◆ Document extract ◆
*** Block opens ***
It is physically impossible to pay attention to two separate things at the same time. Therefore, if a person is not in control of his attention, he is not in control of himself, said a former sports psychologist for the Soviet Olympic Team.
The ability to control attention is just one thing that makes a person a winner, Gregory Raiport said at a Riverwood Hospital seminar recently. During his speech on performance enhancement techniques, he said all winners have universal characteristics.Winners take responsibility for all that happens to them and losers blame their failure on external factors, he said. "All of us have experienced failure, but some people have chosen to fail as a career and are full-time losers."
Self-esteem is another quality that can make a person a winner or loser, Raiport said. "If you don't believe you deserve to be number one, then you will be number two or six or whatever."
However, he said unrealistically high self-esteem also holds dangers. "If a person believes he possesses the quality when he doesn't, it becomes a waste of time and effort to prove that he has a talent."
Americans are taught that anything can happen with enough desire, but Raiport said this is wrong. "Desire alone is not enough. You need talent to succeed."
*** Block closes ***
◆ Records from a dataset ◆
*** Block opens ***
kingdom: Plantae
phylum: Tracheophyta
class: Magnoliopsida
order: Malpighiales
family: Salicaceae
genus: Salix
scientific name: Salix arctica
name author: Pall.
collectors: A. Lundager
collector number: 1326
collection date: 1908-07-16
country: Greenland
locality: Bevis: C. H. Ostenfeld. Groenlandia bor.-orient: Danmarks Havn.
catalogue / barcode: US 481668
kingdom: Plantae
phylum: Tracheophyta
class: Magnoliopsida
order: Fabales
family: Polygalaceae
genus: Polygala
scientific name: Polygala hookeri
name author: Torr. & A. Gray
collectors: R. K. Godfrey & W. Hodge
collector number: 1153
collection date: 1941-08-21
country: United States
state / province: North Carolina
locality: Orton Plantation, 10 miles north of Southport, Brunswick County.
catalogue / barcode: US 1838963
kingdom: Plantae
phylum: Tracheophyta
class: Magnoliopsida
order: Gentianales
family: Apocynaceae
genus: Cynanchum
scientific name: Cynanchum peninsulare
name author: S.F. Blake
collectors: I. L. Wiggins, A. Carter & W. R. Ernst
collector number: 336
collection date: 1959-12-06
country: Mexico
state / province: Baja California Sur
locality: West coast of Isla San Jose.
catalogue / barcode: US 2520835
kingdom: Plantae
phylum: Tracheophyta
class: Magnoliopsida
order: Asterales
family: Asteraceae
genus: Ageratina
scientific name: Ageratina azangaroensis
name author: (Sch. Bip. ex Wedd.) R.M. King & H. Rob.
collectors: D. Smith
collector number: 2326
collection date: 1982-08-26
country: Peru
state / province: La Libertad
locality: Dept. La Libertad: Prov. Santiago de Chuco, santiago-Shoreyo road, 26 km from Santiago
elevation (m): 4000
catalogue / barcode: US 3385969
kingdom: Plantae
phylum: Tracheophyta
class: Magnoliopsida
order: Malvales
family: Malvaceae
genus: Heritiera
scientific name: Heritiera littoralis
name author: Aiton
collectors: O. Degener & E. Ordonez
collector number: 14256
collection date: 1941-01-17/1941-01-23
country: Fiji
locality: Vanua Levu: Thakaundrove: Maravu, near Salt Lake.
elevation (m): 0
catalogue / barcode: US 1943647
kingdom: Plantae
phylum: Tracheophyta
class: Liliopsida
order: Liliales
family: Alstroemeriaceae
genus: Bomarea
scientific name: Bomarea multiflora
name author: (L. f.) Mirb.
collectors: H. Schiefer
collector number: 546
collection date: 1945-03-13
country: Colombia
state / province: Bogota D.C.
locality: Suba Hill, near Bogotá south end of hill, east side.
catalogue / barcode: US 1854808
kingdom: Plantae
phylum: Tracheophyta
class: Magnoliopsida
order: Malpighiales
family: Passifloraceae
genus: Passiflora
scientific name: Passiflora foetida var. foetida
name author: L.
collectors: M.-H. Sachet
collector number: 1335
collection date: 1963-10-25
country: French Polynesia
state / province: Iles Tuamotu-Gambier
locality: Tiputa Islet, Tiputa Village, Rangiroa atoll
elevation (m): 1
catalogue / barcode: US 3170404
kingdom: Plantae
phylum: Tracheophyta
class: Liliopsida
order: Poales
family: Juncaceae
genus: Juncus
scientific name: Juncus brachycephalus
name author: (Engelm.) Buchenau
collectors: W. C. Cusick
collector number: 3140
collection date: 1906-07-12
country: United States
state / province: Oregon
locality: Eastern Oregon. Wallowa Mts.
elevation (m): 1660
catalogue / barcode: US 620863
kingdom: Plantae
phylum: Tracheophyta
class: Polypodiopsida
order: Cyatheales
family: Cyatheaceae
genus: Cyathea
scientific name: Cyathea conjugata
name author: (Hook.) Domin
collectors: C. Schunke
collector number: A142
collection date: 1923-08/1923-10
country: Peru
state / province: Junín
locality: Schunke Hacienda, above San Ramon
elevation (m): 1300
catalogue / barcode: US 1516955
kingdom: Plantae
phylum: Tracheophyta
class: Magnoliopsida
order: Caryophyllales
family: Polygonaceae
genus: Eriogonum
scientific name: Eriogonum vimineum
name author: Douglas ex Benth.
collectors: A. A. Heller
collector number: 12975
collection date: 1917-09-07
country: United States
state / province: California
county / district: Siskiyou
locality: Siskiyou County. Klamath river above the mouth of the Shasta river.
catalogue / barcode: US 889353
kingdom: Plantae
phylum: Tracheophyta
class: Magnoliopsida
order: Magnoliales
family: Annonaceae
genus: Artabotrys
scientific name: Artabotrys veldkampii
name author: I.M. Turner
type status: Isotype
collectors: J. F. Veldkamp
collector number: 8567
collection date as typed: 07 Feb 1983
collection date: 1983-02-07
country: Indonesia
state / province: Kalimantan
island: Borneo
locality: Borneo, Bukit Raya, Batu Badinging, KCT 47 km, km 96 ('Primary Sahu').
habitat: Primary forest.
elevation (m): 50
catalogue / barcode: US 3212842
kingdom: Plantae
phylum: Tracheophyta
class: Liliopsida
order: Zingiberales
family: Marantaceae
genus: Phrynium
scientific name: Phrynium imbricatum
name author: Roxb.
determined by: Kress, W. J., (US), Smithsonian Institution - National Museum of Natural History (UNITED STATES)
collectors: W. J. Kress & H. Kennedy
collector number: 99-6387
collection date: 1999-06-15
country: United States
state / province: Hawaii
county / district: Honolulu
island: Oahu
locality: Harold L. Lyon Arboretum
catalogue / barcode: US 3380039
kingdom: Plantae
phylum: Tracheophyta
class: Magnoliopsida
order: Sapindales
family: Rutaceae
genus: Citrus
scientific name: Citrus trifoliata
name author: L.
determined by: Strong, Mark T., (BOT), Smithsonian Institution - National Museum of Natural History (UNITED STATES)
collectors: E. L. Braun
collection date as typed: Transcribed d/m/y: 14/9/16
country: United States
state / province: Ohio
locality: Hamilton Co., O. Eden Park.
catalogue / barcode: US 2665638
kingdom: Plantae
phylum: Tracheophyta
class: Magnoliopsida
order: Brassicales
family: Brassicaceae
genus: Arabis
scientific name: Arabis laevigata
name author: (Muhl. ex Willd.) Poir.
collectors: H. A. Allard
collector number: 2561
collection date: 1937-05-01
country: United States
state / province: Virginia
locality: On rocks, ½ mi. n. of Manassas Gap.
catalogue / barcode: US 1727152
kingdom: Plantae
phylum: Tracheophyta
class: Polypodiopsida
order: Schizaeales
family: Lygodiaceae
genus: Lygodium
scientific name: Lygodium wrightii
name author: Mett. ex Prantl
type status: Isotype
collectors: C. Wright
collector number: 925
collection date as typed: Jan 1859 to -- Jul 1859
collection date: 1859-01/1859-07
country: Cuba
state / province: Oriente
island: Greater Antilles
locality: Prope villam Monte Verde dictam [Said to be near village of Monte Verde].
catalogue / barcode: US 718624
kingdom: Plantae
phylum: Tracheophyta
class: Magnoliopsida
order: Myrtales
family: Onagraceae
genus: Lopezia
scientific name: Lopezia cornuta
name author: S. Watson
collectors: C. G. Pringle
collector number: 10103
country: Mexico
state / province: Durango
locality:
*** Block closes ***
Reproduce the passage of the article on winners and losers above, starting with "It is physically" and going on through "Soviet Olympic Team.".

It is physically impossible to pay attention to two separate things at the same time. Therefore, if a person is not in control of his attention, he is not in control of himself, said a former sports psychologist for the Soviet Olympic Team.